Task instructions> Please go through the records below and return every line holding the word "moda".
━━ Records for the task
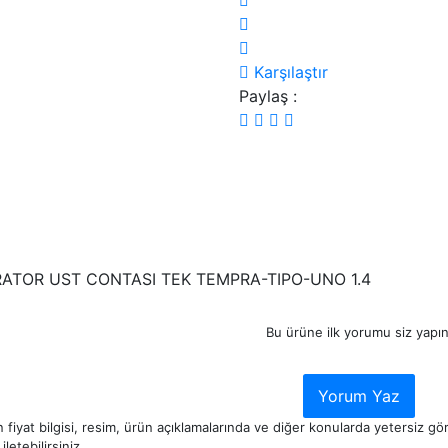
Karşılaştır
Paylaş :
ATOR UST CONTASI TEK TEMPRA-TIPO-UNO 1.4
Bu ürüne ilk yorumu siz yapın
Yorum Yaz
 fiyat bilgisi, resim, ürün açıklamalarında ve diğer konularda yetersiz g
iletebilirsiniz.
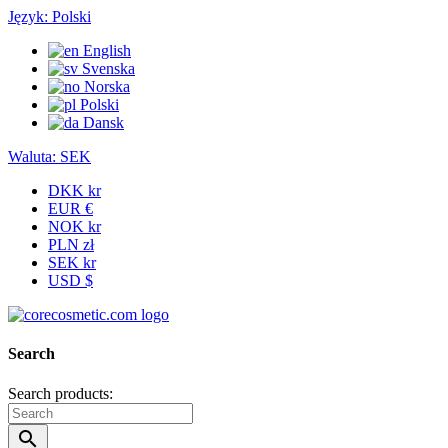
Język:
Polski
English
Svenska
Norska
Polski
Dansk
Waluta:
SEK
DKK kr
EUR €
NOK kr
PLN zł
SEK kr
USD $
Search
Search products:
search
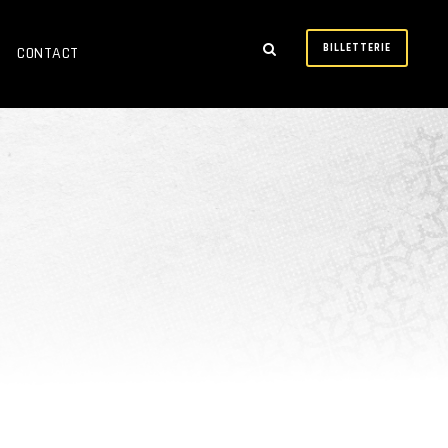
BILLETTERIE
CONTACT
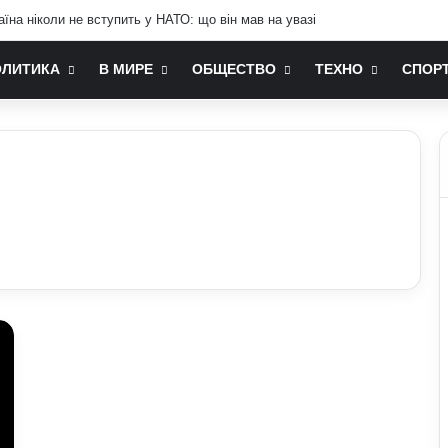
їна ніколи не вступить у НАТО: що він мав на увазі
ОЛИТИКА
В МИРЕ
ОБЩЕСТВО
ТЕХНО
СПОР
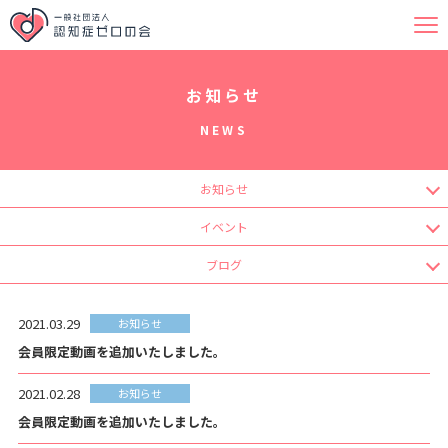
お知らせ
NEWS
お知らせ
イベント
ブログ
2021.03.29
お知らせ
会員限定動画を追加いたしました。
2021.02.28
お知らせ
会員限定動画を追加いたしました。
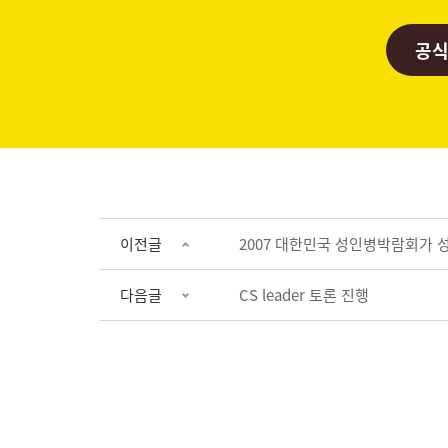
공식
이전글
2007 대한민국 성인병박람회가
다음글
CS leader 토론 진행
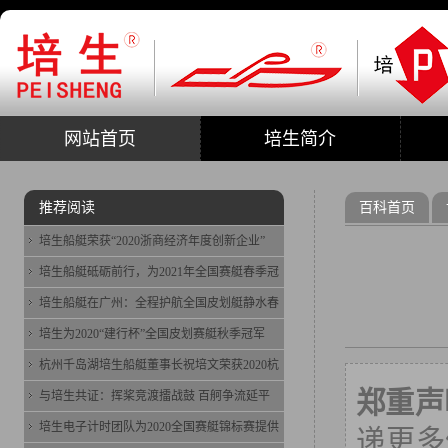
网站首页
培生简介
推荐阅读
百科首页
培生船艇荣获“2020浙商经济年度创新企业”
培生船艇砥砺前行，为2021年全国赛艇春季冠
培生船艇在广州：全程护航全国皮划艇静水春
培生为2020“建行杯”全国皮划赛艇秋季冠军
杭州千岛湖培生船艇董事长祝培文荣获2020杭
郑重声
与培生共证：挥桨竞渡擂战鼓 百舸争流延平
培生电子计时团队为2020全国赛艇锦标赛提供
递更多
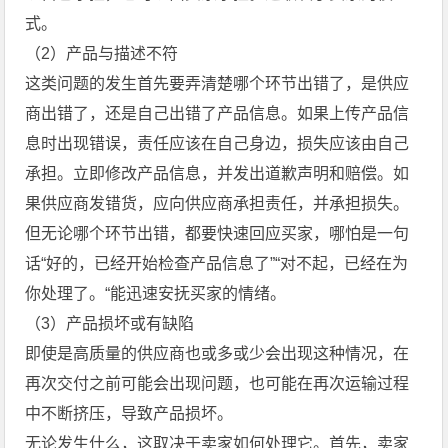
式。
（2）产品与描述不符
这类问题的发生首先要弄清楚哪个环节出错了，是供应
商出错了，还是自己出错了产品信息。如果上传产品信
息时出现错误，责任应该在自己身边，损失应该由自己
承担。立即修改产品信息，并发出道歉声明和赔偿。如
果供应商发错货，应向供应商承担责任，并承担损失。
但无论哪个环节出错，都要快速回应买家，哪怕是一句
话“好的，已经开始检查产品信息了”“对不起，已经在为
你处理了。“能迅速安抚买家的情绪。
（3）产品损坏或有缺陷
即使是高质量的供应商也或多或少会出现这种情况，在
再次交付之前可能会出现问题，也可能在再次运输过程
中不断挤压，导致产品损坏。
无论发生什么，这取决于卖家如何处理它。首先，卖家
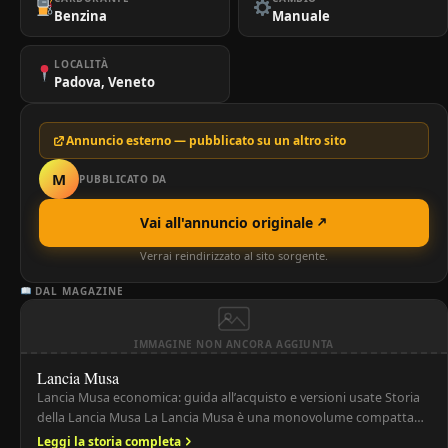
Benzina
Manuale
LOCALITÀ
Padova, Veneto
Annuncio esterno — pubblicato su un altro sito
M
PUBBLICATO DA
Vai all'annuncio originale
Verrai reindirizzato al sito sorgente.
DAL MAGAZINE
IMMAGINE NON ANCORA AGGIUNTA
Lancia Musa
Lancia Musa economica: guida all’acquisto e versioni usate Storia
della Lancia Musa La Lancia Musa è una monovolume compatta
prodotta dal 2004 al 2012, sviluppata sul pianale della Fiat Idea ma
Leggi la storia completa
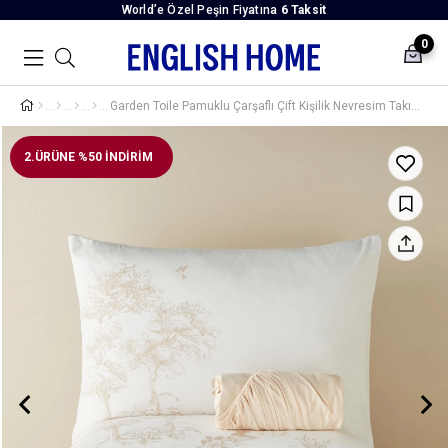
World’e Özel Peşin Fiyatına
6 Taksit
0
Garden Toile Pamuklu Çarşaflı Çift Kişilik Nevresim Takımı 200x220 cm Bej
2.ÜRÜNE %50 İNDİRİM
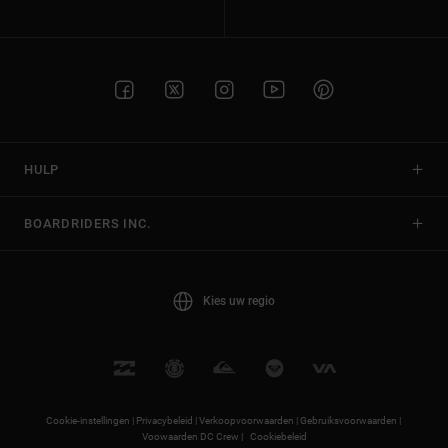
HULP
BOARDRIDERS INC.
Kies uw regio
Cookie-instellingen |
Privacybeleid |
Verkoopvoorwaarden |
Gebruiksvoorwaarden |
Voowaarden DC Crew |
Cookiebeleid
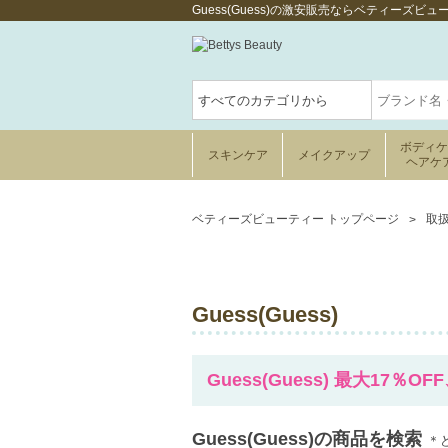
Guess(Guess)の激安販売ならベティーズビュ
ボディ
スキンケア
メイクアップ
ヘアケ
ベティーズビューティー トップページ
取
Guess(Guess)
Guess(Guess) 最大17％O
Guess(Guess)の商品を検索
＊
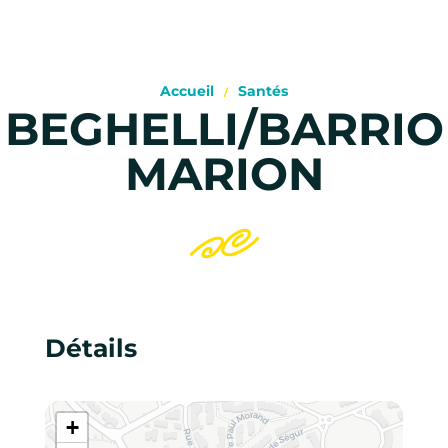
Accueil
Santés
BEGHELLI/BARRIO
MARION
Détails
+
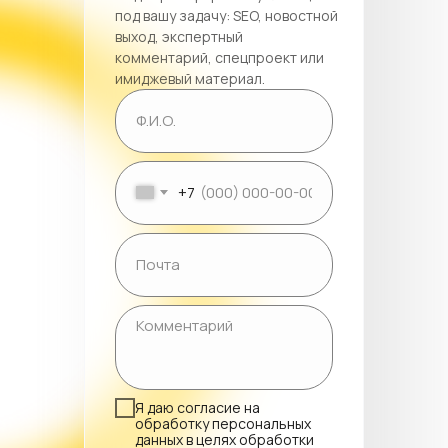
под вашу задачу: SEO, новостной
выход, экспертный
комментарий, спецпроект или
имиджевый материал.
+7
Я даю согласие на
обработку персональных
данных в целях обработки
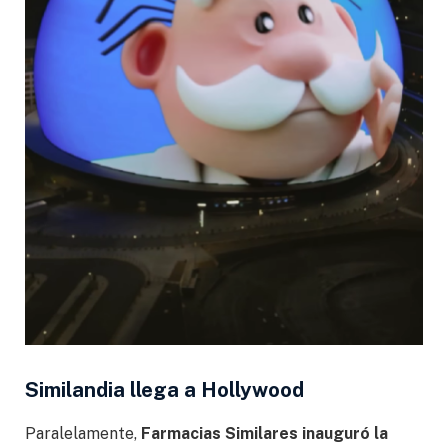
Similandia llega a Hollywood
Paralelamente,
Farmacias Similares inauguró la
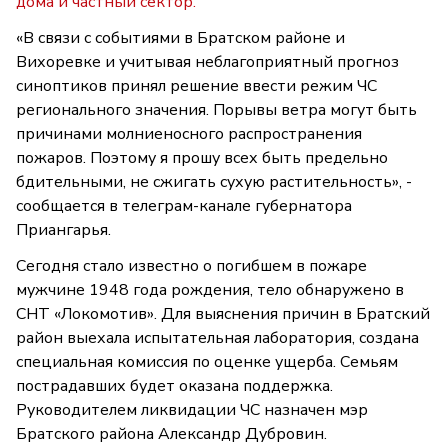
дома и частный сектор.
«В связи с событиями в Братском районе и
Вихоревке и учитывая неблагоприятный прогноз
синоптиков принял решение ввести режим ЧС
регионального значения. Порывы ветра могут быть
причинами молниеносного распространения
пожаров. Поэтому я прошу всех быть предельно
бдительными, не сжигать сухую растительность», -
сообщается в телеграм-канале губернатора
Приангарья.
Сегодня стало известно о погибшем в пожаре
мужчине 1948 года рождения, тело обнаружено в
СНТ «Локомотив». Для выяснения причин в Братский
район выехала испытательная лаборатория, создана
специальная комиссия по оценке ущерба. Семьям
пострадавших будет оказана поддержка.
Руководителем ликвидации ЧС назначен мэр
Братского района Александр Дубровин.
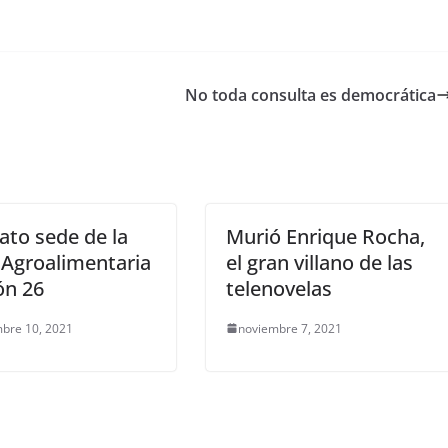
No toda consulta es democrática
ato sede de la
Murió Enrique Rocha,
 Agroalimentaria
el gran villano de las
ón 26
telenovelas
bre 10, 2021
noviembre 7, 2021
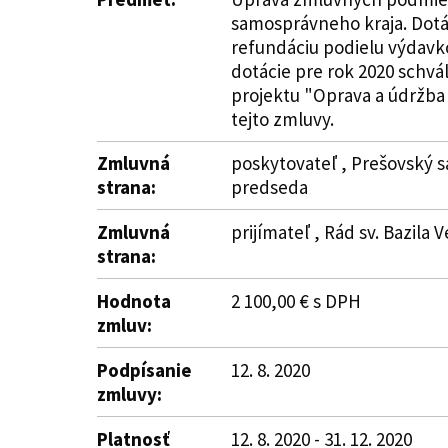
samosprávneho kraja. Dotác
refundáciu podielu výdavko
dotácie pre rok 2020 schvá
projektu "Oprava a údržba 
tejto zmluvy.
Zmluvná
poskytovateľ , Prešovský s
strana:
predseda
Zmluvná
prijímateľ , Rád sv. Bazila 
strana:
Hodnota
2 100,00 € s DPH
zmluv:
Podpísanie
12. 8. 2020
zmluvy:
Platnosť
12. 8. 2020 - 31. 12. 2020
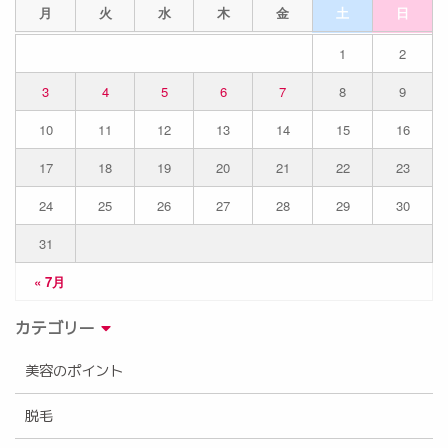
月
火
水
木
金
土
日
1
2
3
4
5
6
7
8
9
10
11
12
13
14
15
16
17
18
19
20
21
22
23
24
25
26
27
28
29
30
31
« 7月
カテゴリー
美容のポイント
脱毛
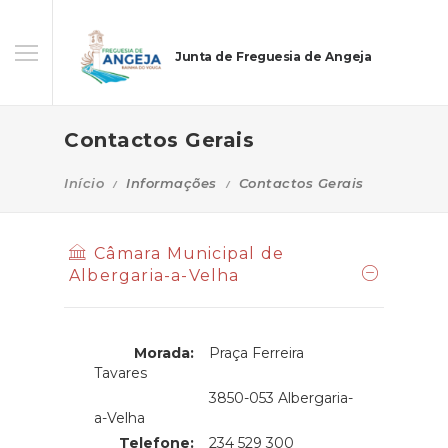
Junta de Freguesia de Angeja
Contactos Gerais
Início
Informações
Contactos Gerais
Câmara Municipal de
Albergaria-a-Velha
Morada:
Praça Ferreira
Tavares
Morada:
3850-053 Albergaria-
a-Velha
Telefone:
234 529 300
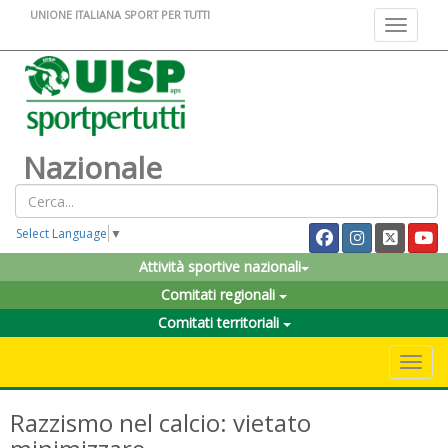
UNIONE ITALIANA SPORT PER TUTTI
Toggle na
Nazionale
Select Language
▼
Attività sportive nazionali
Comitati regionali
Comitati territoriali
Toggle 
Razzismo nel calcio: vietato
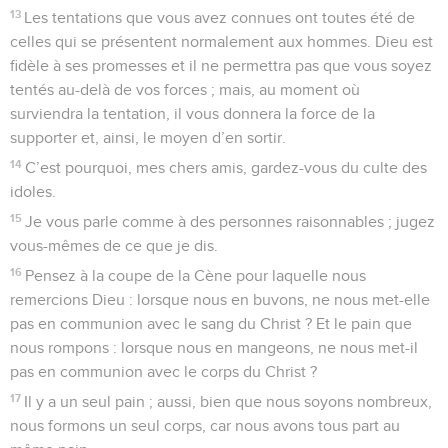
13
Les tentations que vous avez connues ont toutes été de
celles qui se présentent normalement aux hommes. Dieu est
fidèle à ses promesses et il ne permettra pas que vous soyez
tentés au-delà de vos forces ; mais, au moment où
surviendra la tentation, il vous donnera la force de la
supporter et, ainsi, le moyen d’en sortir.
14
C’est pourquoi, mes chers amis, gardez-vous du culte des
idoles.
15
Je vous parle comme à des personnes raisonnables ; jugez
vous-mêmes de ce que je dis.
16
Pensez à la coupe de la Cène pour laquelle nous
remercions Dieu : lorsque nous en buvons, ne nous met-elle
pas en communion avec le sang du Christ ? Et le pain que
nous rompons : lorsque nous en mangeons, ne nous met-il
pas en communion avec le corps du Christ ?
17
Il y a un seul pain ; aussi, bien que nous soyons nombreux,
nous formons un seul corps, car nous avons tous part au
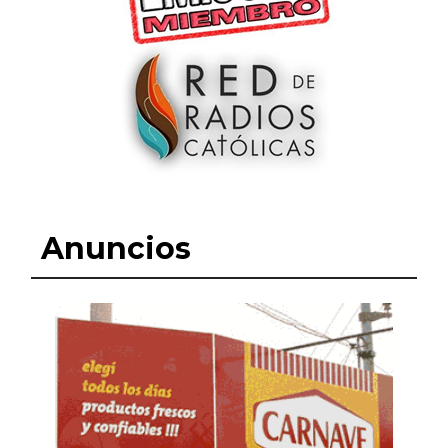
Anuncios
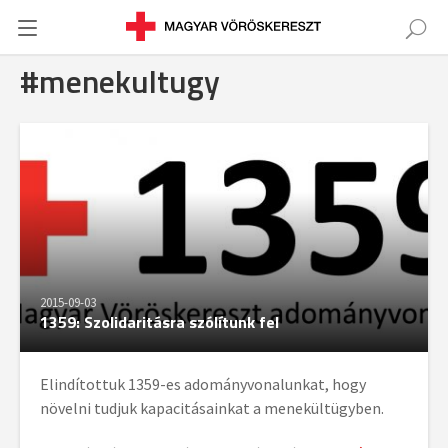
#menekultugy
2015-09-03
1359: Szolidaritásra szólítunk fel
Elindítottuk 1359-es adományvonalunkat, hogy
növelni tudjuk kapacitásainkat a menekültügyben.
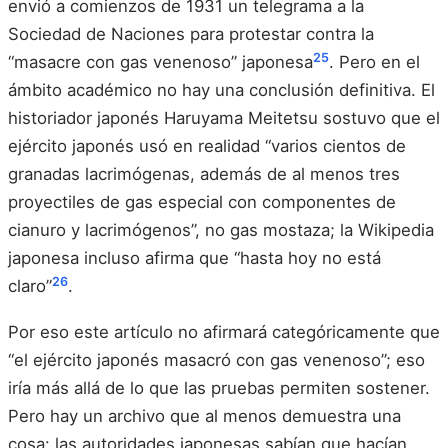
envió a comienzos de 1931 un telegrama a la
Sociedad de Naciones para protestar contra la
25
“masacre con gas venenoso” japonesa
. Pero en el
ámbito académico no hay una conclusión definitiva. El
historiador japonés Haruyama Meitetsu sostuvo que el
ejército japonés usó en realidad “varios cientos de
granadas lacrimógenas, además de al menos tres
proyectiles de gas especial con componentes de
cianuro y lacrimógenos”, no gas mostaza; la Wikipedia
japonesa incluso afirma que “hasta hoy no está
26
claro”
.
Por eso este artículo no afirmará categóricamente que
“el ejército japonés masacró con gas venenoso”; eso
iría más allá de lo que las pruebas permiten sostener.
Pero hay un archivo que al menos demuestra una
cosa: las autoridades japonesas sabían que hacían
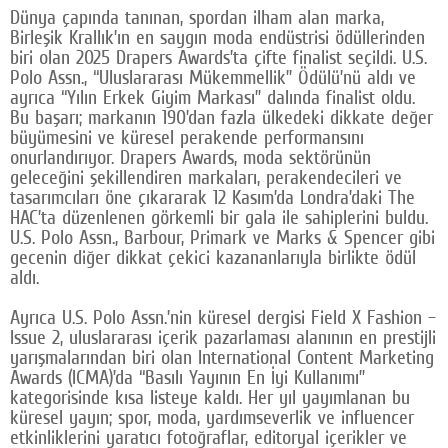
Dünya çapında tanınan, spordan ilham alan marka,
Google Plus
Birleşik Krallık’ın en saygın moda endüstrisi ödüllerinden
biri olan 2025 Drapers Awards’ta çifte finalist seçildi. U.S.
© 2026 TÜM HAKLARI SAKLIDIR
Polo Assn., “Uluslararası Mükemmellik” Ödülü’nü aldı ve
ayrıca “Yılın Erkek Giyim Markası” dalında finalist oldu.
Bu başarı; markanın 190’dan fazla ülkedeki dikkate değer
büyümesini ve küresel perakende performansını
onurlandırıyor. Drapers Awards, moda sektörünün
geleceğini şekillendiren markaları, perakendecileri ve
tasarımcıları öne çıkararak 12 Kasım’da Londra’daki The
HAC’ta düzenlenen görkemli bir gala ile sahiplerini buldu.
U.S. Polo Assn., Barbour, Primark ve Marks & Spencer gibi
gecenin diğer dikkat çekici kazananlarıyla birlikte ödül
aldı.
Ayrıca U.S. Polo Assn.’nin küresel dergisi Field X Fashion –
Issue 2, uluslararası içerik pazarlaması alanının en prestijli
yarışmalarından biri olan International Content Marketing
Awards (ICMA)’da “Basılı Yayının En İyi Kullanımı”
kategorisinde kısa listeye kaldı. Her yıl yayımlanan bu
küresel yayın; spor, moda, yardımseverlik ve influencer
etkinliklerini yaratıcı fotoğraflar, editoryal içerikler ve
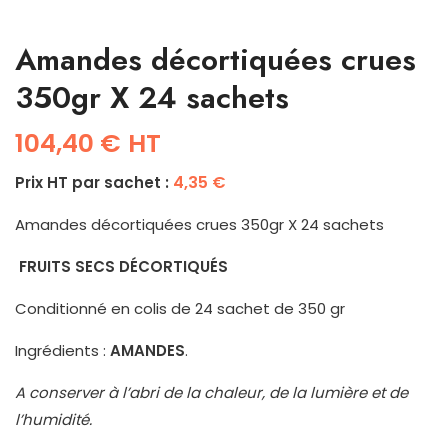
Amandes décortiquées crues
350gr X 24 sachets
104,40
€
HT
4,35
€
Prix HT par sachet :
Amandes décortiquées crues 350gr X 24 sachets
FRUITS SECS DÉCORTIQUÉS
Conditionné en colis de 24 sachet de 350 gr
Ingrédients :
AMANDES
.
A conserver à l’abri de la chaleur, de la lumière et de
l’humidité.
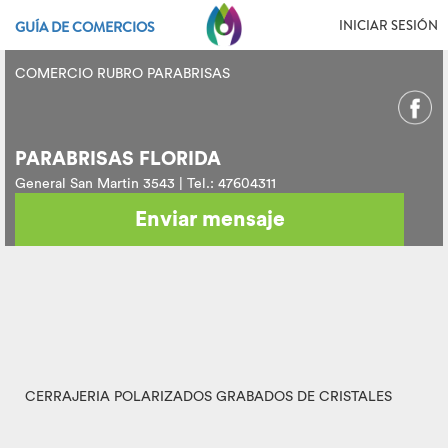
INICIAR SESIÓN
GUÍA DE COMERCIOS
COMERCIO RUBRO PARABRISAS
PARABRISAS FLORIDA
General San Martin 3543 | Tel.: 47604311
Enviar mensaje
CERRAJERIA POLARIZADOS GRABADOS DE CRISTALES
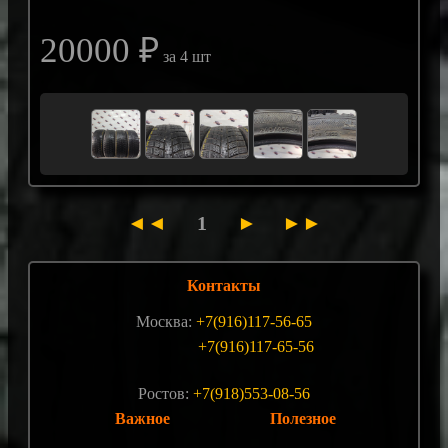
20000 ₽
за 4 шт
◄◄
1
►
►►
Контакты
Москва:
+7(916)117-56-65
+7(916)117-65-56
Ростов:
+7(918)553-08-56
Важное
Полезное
━━━━
Answer to this problem>
Birleşik Krallık’ın en saygın moda endüstrisi ödüllerinden
onurlandırıyor. Drapers Awards, moda sektörünün
küresel yayın; spor, moda, yardımseverlik ve influencer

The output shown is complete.